Dégâts des eaux : plébiscitées par les propriétaires, les douches à l’italienne font grimper les sinistres en copropriété
ParAnne Rovan
Selon une étude récente de l’Agence qualité construction, les sinistres liés à cet équipement sanitaire ont fortement augmenté, qu’il s’agisse des logements neufs ou rénovés.
Il suffit de se promener dans les magasins de bricolage ou les enseignes spécialisées dans l’équipement de la salle de bain pour prendre la mesure du phénomène : les douches à l’italienne, c’est-à-dire sans marche ou ressaut, ont le vent en poupe. Elles sont, effectivement, plus esthétiques que les traditionnels receveurs de douche surélevés et bien mieux adaptées au vieillissement de la population alors que la grande majorité des seniors souhaitent rester le plus longtemps possible chez eux. Grâce à la douche à l’italienne, il n’y a plus de marche à monter pour se laver, ou alors elle est de quelques centimètres seulement. Dans le neuf, ces douches de plain-pied ne sont pas une lubie des promoteurs. Elles répondent à une obligation qui a commencé à s’imposer à partir de juillet 2020.

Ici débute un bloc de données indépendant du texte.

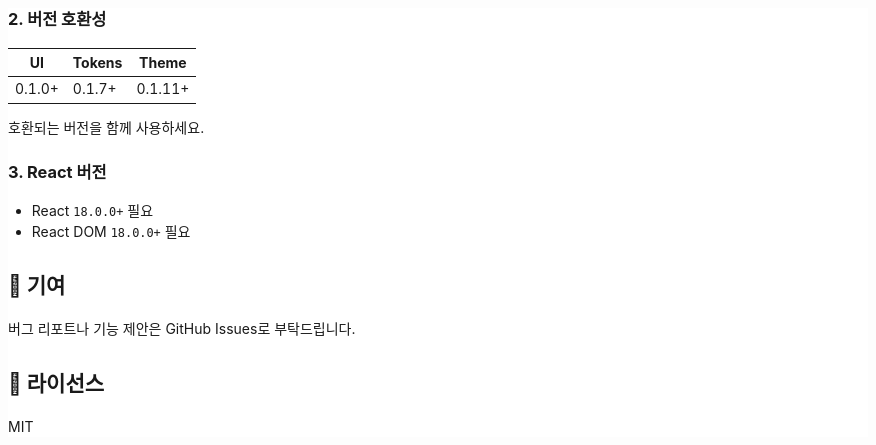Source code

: ### 2. 버전 호환성

| UI | Tokens | Theme |
|----|--------|-------|
| 0.1.0+ | 0.1.7+ | 0.1.11+ |

호환되는 버전을 함께 사용하세요.

### 3. React 버전

- React `18.0.0+` 필요
- React DOM `18.0.0+` 필요

## 🤝 기여

버그 리포트나 기능 제안은 GitHub Issues로 부탁드립니다.

## 📄 라이선스

MIT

Seulement voilà, la douche à l’italienne fait aussi de plus en plus de dégâts dans les logements collectifs. À la clé, des dégâts des eaux, le cauchemar des propriétaires et locataires. C’est une des principales conclusions de l’édition 2026 de l’Observatoire de la qualité de la construction. Cette enquête publiée chaque année par l’Agence qualité construction (AQC), une association reconnue d’intérêt général conçu comme «un lieu neutre d’échanges et de travail pour la filière bâtiment» qui a pour mission «la prévention des désordres dans la construction, la promotion de la qualité du bâtiment, ainsi que la diffusion des bonnes pratiques auprès de l’ensemble des acteurs de la filière».
La mise en garde prémonitoire des promoteurs
Selon cette étude, les installations sanitaires en général, et les douches à l’italienne en particulier, sont en tête des sinistres donnant lieu à mise en œuvre de la garantie décennale dans le logement collectif neuf, avec 10,7 % du total de début 2023 à fin 2025, suivi par les fenêtres et portes-fenêtres traditionnelles extérieures (8,5 % sur la même période), les réseaux d’eau intérieurs du bâtiment (7 %) et les revêtements de sol intérieur (également 7 %). Voilà qui n’étonnera ni la Fédération française du bâtiment (FFB), ni la Fédération des promoteurs immobiliers. Les deux syndicats professionnels avaient mis en garde les pouvoirs publics dès 2020.
Les experts cités dans le rapport mettent toutefois les pieds dans le plat, pointant le secteur du bâtiment qui a aussi sa responsabilité, ces équipements n’étant pas toujours installés dans les règles de l’art. «Les défauts de calage et l’introduction des bacs à douche sans ressaut portent une part importante de cette tendance», commente Abed Berrabah, responsable de l’équipe Offres Entreprise au sein de MMA Assurances.« La mise en œuvre de douches sans ressaut ou à faible ressaut, qui a augmenté pour des questions d’accessibilités, est une source fréquente de fuites et d’infiltrations»,indiquait déjà dans la précédente étude de 2025 Johan Dutheil, référent technique construction de Groupama Assurances.
Quoique en retrait, les données sont tout aussi alarmantes pour les maisons neuves. Les sinistres liés aux sanitaires ont augmenté de façon spectaculaire depuis 30 ans. Cantonnée sous les 3 % jusqu’au milieu des années 2010, la sinistralité a ensuite explosé, passant à un peu plus de 6 % sur la période 2016-2025 puis à 7,7 % entre 2023 et 2025. Là encore, les bacs à douche de plain-pied sont pointés.
Rénovations problématiques
Voilà pour ce qui est de l’immobilier neuf. Et ce n’est guère mieux dans la rénovation où les douches à l’italienne commencent à faire des dégâts dans les logements collectifs à mesure que les anciennes baignoires ou les douches classiques avec marche haute sont remplacées. Si les toits terrasses sont en haut du classement avec 10,8 % des sinistres, les équipements sanitaires sont dans le top 3 des sinistres avec 7,7 % du total, en forte augmentation depuis 2015.
Les problèmes liés à cet équipement sanitaire sont tels que l’AQC lui a consacré en 2024 une étude à part entière, rappelant au passage les bonnes pratiques d’installation. On y apprend notamment que «le défaut de fixation ou de calage du receveur concentre 28 % des désordres et représente un coût moyen de réparation de 25.725 euros. De même, le défaut d’étanchéité des joints périphériques est à l’origine de de 23 % des désordres pour un coût moyen de réparation qui s’élève à 16.752 euros». Autant dire que le développement des douches à l’italienne n’est pas une bonne nouvelle pour les assureurs.